Keynote/Invited speakers

  • Byoung-Tak Zhang, Seoul National University
    He is a POSCO Chair professor of Computer Science and Engineering, Seoul National University (SNU) and Director of the SNU Artificial Intelligence Insitute. He has served as President of the Korean Society for Artificial Intelligence (2010-2013) and of the Korean Society for Cognitive Science (2016-2017). He received his PhD in computer science from University of Bonn, Germany in 1992 and his BS and MS in computer science and engineering from Seoul National University, Korea in 1986 and 1988, respectively.
    Title: "Embodied AI: Machine Learning to Learning Machines"
    Abstract: Machine learning (including deep learning) has changed the paradigm of AI from rule-based “manual” programming to data-driven “automatic” programming. However, the current paradigm of machine learning requires some external system that provides them with data, making their scalability limited. Here we argue that the learner can feed itself the data autonomously if it is embodied, i.e. equipped with sensors and actuators. With the perception-action cycle the embodied AI can continually learn to solve problems in a self-teaching way by doing new actions, observing their outcomes, and correcting their own predictions like the humans and animals do. In this talk, I will show some of our studies in this direction of “(embodied) learning machine” research and discuss its implications for achieving truly human-level general AI.



  • Yonatan Bisk, Carnegie Mellon University
    He is an assistant professor of computer science in Carnegie Mellon's Language Technologies Institute. His group works on grounded and embodied natural language processing, placing perception and interaction as central to how language is learned and understood. Previously, he received his PhD from the University of Illinois at Urbana-Champaign working on unsupervised Bayesian models of syntax, before spending time at USC's ISI (working on grounding), the University of Washington (for commonsense research), and Microsoft Research (for vision+language).
    Title: "Following Instructions and Asking Questions"
    Abstract: As we move towards the creation of embodied agents that understand natural language, several new challenges and complexities arise for grounding (e.g. complex state-spaces), planning (e.g. long horizons), and social interaction (e.g. asking for help or clarifications). In this talk, I'll discuss several recent results both on improvements to embodied instruction following within ALFRED and initial steps towards building agents that ask questions or model theory-of-mind.

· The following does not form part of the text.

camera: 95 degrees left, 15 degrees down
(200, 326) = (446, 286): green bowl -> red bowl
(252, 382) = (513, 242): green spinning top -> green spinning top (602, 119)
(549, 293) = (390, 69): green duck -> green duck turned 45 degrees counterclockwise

  • Saurabh Gupta, University of Illinois Urbana-Champaign
    He is an Assistant Professor in the ECE Department at UIUC. Before starting at UIUC, he received his Ph.D. from UC berkeley in 2018 and spent the following year as a Research Scientist at Facebook AI Research in Pittsburgh. His research interests span computer vision, robotics, and machine learning, with a focus on building agents that can intelligently interact with the physical world around them. He received the President's Gold Medal at IIT Delhi in 2011, the Google Fellowship in Computer Vision in 2015, an Amazon Research Award in 2020, and a NSF CAREER Award in 2022.
    Title: "Scaling Robot Learning by Understanding Videos"
    Abstract: True gains of machine learning in AI sub-fields such as computer vision and natural language processing have come about from the use of large-scale diverse datasets for learning. In this talk, I will discuss if and how we can leverage large-scale diverse data in the form of egocentric videos (first-person videos of humans conducting different tasks) to similarly scale up policy learning for robots. I will discuss the challenges this presents, and some of our initial efforts towards tackling them. In particular, I will describe techniques to acquire low-level visuomotor subroutines, high-level value functions, and an interactive understanding of objects from in-the-wild egocentric videos.